Il entra alors au noviciat des Jésuites, mais en sortit au mois d'octobre 1600, revint à Morlaix et s'associa avec un ecclésiastique anglais, savant théologien, nommé Charles Louet, qui, après avoir souffert la prison pour sa foi, avait quitté son pays. Tous deux ouvrirent une école pour les enfants pauvres. Bientôt le sieur de Leinbahu se décida à recevoir le sacerdoce, et peu après à entrer dans l'ordre de Saint-Dominique, au couvent de Morlaix, quand son compagnon fut rappelé en Angleterre pour occuper le siège archiépiscopal de Cantorbéry. Il revenait du chapitre provincial de son ordre, tenu à Rouen, et il était probablement passé par le couvent de Laval, quand il dut s'arrêter en celui de Vitré, où il mourait saintement le vendredi 21 juin 1629.

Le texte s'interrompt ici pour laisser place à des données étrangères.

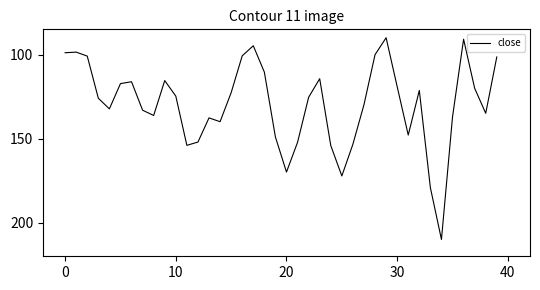

What is the maximum value shown in the chart?

210.0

Bibliographie[modifier | modifier le code]

Notes et références[modifier | modifier le code]

  1. François Lachiver fut évêque de Rennes de 1602 à 1619.
  2. On sait que les Ligueurs étant assiégés dans cette ville. Le duc de Mercœur dirigea de ce côté les forces dont il disposait et qui étaient recrutées surtout en Bretagne. Ceci expliquerait la présence du jeune Quintin dans l'armée qui fit lever le siège, si son zèle pour la religion qui lui faisait rechercher toutes les occasions de servir sa cause ne suffisait pas à la motiver.

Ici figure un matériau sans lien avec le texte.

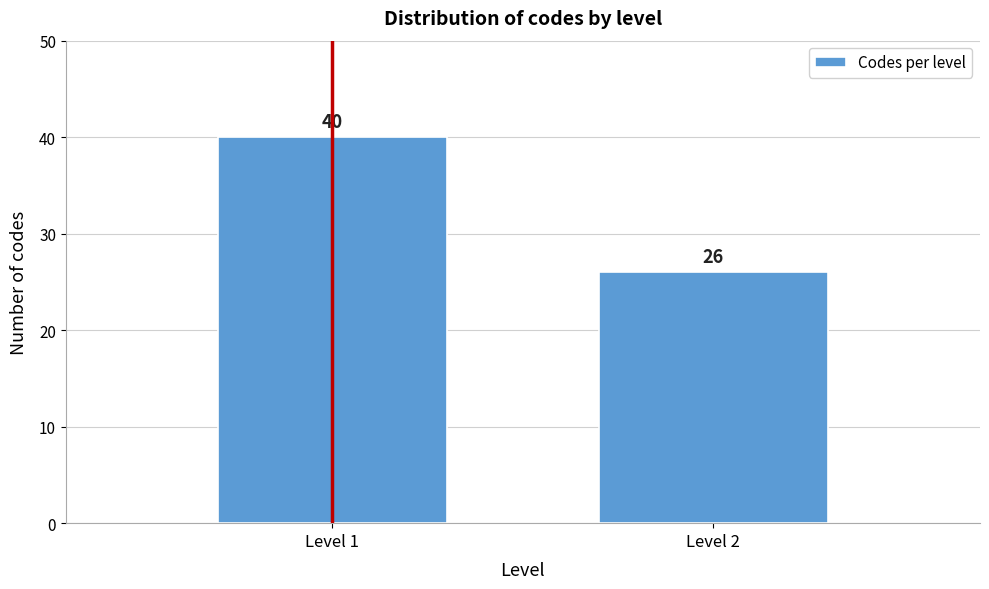

Reading left to right, extract all data points from this chart.

Level 1=40	Level 2=26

  3. Citons seulement comme exemple le fait suivant qui le montre réparant les torts de ses soldats quand il ne pouvait les prévenir. « Sa compagnie estant en garnison dans la ville de Morlaix, il arriva qu'un jour, se divertissant avec d'autres jeunes cavaliers au jeu des cartes, il entendit dans la rue les cris pitoyables d'un pauvre païsan qui se plaignoit que quelques soldats lui avoient pris tout le peu qu'il avoit de bien. De quoy touché sensiblement, il sortit aussitôt pour aller voir de quoy il s'agissoit, et ne pouvant lors remédier par autre voye aux plaintes de ce pauvre homme, il luy donna libéralement ce qu'il avoit d'argent sur soy. »
  4. À Rennes | chez Pierre Garnier, marchand libraire, devant le Palais, 1668. Avec privilège et approbation. Petit in-12 de 28 pages non chiffrées pour le titre, la dédicace, l'approbation des docteurs, la permission des supérieurs de l'ordre, la préface et la table, — 238 pages de texte. Le privilège du roi est en un feuillet séparé à la fin du volume, daté du 20 février 1668.
  5. L'ouvrage est dédié A MESSIEURS | LES NOBLES | BOURGEOIS | ET HABITANTS | DE LA VILLE | DE VITRÉ | par les prieurs et religieux de la maison de Saint-Dominique de Vitré. L'auteur ne se fait pas connaître, mais comme la vie du P. Quintin fut présentée aux supérieurs de l'ordre par le R.P. Richard Guillouzou, prieur du couvent de Vitré, on peut avec vraisemblance lui en accorder la paternité. Les quatre docteurs qui approuvèrent l'ouvrage au couvent de Notre-Dame-de-Bonne-Nouvelle de Rennes, le 10 juillet 1667, sont fr. Pierre Martin, prieur de Dinan, fr. Jean Dominici, fr. Vincent de Kermel, prieur du couvent de Morlaix, fr. Hervé Noel. Fr. Guillaume Jamoays, professeur en théologie, vicaire et commissaire général de la congrégation de Bretagne, donna, à Rennes aussi, le permis d'imprimer le 16 décembre 1667.